Le pizze non possono mancare in un locale come Città Vecchia, per famiglie, per comitive, feste o pranzi d’affari, dove tutti, insomma, trovano il piatto che preferiscono, l’ospitalità che cercano. Spiega Mina: “Facciamo pizze classiche, con un impasto leggero e sottile, molto gradevole e digeribile perché non utilizziamo olio. Le sole varianti all’impasto classico sono l’integrale e la pizza alla curcuma. La pizza alla curcuma è una nostra specialità, un esperimento riuscito e molto apprezzato che realizziamo con farciture particolari, ai porcini e tartufo, al pistacchio con mortadella e burrata, oppure con zucca e speck. Tutte le altre le realizziamo sia in versione classica sia con impasto integrale. Naturalmente cerchiamo di offrire una varietà il più possibile ampia, dalle ricette tradizionali, immancabili, a quelle più creative, le cosiddette ‘pizze della casa’ come la pizza Città Vecchia con mozzarella, gamberetti, ‘nduja e zucchine. Altre sono in versione marinara, con pesce e frutti di mare come la pizza Dell’Egizio preparata con pomodoro, salmone, mozzarella e gamberetti.
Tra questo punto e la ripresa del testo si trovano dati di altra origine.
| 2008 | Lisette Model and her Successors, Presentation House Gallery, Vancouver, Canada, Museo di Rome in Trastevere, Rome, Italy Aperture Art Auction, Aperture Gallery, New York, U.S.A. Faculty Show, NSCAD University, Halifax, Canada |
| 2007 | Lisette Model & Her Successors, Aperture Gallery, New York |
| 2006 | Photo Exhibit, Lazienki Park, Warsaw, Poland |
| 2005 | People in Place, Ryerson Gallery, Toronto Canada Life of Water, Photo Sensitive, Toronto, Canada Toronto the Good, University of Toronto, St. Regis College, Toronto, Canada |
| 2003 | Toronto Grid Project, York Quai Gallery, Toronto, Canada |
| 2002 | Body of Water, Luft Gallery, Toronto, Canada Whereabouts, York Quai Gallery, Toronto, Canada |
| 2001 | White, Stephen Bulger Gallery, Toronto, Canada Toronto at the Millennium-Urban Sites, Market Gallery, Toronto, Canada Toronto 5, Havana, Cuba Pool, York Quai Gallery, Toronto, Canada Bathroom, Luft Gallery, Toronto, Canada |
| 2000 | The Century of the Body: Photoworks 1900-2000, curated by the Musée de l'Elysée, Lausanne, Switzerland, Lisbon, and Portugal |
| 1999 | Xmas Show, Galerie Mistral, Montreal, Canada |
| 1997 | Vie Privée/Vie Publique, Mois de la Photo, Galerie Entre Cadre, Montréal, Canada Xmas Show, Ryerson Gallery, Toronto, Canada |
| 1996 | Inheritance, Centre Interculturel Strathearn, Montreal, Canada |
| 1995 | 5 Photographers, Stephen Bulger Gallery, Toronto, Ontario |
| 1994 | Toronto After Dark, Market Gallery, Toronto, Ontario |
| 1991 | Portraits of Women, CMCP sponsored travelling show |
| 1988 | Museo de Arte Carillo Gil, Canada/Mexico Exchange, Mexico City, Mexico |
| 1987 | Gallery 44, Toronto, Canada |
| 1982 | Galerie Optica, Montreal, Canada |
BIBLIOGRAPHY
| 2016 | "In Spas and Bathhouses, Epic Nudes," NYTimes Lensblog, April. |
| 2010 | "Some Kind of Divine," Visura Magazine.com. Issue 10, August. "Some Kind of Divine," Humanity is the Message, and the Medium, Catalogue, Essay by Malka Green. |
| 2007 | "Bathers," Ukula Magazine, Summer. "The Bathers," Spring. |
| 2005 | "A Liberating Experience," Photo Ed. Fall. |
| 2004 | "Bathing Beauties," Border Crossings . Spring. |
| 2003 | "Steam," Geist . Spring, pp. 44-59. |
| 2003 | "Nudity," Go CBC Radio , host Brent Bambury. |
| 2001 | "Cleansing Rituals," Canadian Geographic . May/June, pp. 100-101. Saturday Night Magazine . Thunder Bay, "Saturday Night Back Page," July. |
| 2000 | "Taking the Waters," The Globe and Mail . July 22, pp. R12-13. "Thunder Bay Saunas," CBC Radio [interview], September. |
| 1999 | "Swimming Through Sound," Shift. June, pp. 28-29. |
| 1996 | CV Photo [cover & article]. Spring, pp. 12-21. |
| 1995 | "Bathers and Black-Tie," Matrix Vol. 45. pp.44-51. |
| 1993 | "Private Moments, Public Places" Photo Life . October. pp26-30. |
Cerchiamo di accontentare tutti i gusti: facciamo anche il pane e seguiamo per quanto possibile la stagionalità e prepariamo le creme che decorano le pizze con materie prime fresche quando sono disponibili e, solo se proprio non si possono reperire, con creme pronte. In questo modo il menù è costante, i nostri clienti lo preferiscono perché quando vengono sanno cosa vogliono”. Servite al tavolo nella bella sala ricavata dagli spazi di
un antico edificio industriale, o d’asporto, le pizze di Città Vecchia sono un punto di riferimento, sono una certezza per la clientela affezionata che sa di trovare sempre la sua pizza preferita: una pasta di sapore gradevole, leggera e sottile realizzata con farine 5 Stagioni perché, spiega Mina: “Quando ho rilevato il locale – allora si faceva soprattutto asporto - era la farina utilizzata abitualmente e non ho assolutamente pensato di cambiarla, anche perché era esattamente la farina con la quale avevo imparato a fare la pizza vent’anni fa. Noi egiziani, per abitudine, siamo legati alla 5 Stagioni 00 rossa. È quella che meglio di altre soddisfa le nostre esigenze e il nostro metodo di lievitazione, riusciamo a capirla anche durante il cambio di stagione e, poiché, per noi fare la pizza è una tradizione, perché cercare altrove? Siamo convinti sia la migliore”. I risultati lo dimostrano, il locale è sempre affollato e Mina aspetta tutti.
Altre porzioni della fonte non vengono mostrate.